━━━ The input

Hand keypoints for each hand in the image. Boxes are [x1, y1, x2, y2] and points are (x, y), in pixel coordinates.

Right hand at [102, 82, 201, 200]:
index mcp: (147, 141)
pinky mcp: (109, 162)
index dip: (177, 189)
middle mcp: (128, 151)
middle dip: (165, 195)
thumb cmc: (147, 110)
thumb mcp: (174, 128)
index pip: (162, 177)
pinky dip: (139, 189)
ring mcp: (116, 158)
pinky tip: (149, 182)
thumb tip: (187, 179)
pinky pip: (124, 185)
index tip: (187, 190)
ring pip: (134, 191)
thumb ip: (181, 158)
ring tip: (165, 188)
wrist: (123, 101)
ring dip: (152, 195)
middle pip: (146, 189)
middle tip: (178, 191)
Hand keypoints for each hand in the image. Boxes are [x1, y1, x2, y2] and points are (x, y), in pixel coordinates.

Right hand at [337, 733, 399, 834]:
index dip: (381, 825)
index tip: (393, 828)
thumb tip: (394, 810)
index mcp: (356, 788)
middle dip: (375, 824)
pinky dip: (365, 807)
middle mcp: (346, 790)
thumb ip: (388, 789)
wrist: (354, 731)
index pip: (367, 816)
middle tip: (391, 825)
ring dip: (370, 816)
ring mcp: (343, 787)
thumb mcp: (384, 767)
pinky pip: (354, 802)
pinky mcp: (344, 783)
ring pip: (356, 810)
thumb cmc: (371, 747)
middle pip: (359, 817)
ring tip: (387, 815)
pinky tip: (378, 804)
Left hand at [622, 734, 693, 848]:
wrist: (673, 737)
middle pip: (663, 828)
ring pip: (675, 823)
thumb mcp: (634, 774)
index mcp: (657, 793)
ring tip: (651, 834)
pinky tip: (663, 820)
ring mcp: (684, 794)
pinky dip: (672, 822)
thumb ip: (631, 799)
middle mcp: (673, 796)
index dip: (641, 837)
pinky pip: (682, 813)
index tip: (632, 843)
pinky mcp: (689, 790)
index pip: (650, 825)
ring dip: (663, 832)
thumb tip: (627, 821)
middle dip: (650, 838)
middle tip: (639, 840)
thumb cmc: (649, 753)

━━━━━━

● Work to complete
Copy out only the lines above from the one with "index mcp: (356, 788)" to the one with "pinky tip: (663, 820)", inclusive, exactly as they stand.

● Answer below
index mcp: (356, 788)
middle dip: (375, 824)
pinky dip: (365, 807)
middle mcp: (346, 790)
thumb ip: (388, 789)
wrist: (354, 731)
index pip: (367, 816)
middle tip: (391, 825)
ring dip: (370, 816)
ring mcp: (343, 787)
thumb mcp: (384, 767)
pinky pip: (354, 802)
pinky mcp: (344, 783)
ring pip: (356, 810)
thumb cmc: (371, 747)
middle pip: (359, 817)
ring tip: (387, 815)
pinky tip: (378, 804)
Left hand at [622, 734, 693, 848]:
wrist: (673, 737)
middle pip: (663, 828)
ring pip: (675, 823)
thumb mcp: (634, 774)
index mcp: (657, 793)
ring tip: (651, 834)
pinky tip: (663, 820)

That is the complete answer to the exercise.